___ Information shown

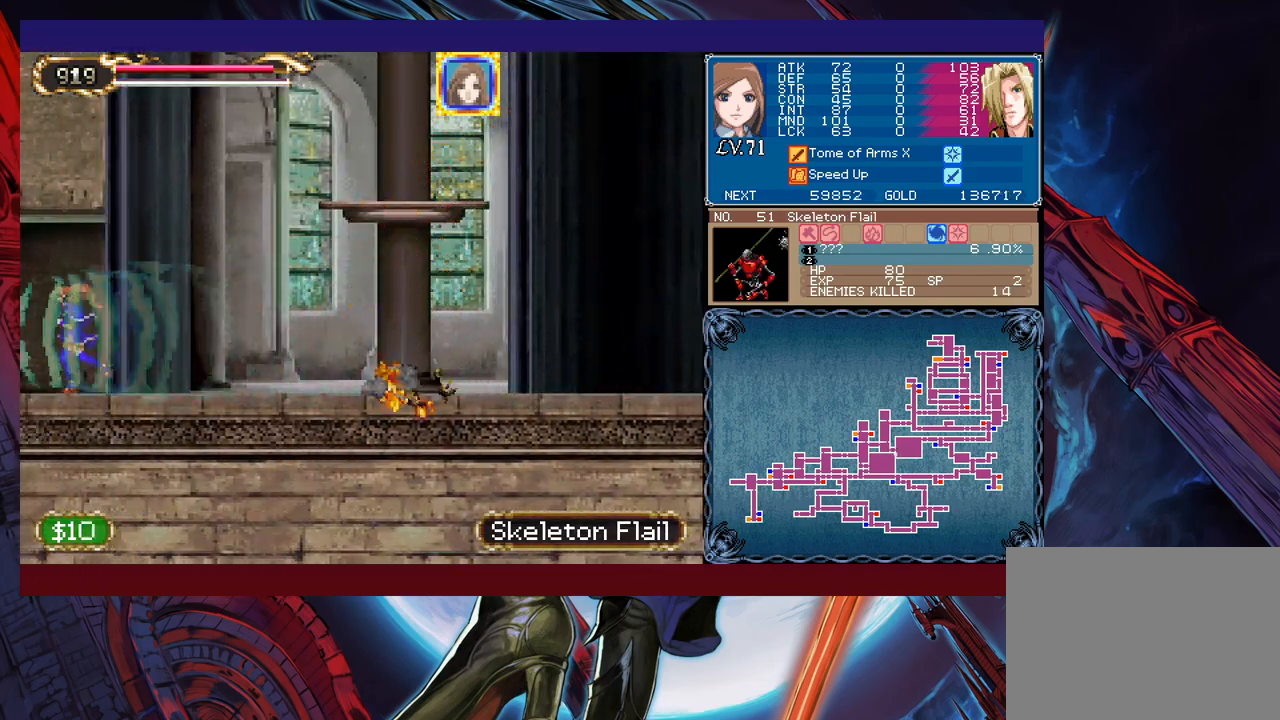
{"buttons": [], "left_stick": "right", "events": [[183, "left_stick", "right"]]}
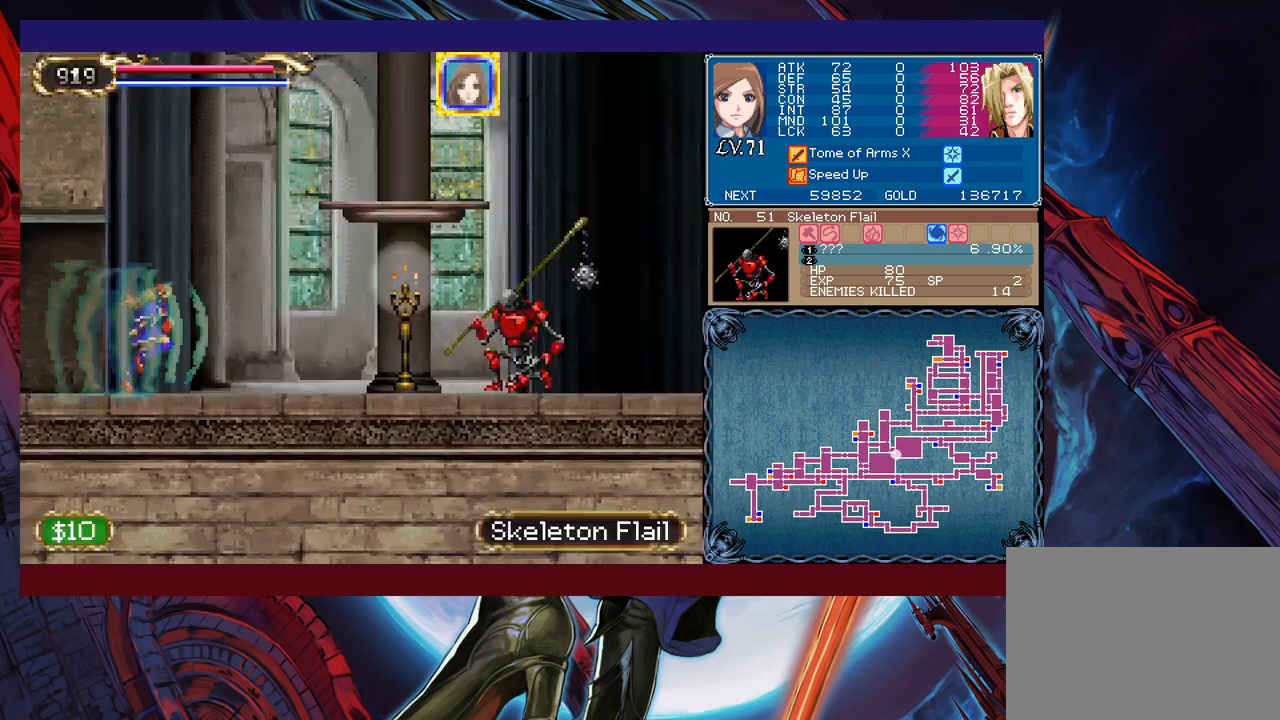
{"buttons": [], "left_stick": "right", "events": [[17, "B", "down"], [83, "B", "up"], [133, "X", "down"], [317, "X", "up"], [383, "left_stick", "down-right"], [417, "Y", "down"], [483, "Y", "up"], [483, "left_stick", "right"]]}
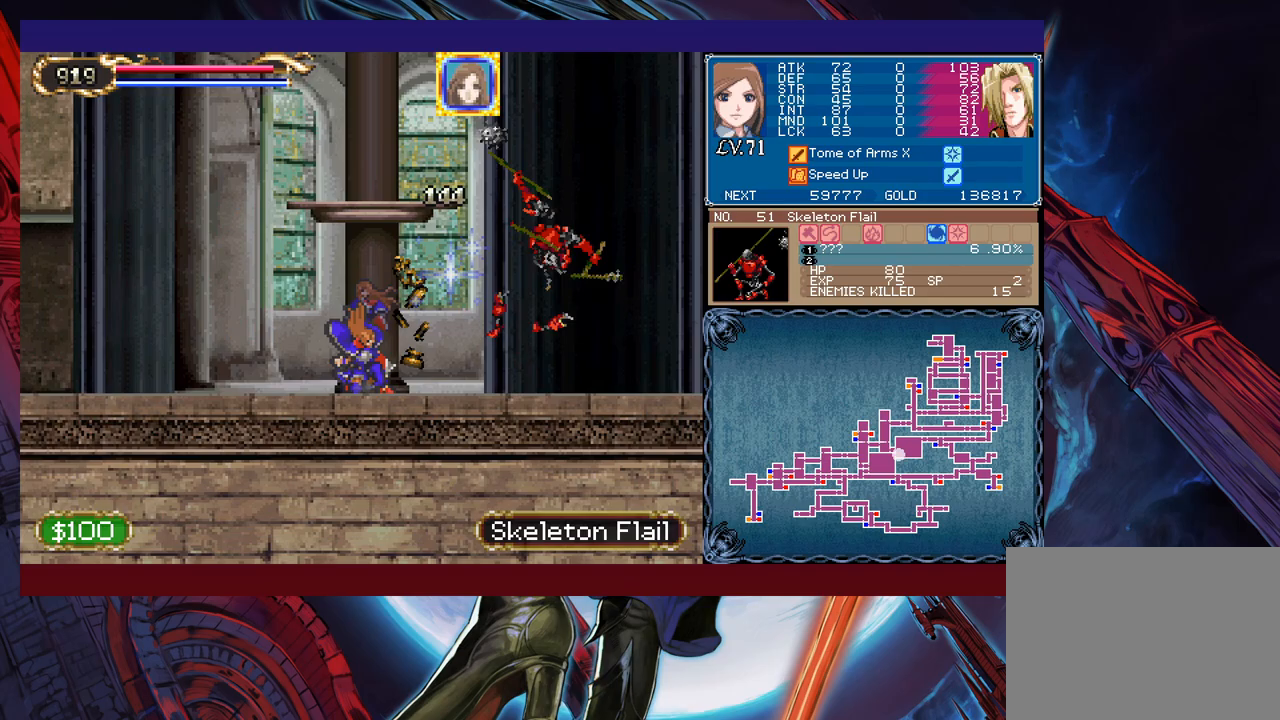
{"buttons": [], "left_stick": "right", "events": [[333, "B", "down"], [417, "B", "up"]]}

______

- **How to complete this task**
Write out the data precisely as given, excluding the pictures.

- **Answer space**
{"buttons": [], "left_stick": "right", "events": [[183, "left_stick", "right"]]}
{"buttons": [], "left_stick": "right", "events": [[17, "B", "down"], [83, "B", "up"], [133, "X", "down"], [317, "X", "up"], [383, "left_stick", "down-right"], [417, "Y", "down"], [483, "Y", "up"], [483, "left_stick", "right"]]}
{"buttons": [], "left_stick": "right", "events": [[333, "B", "down"], [417, "B", "up"]]}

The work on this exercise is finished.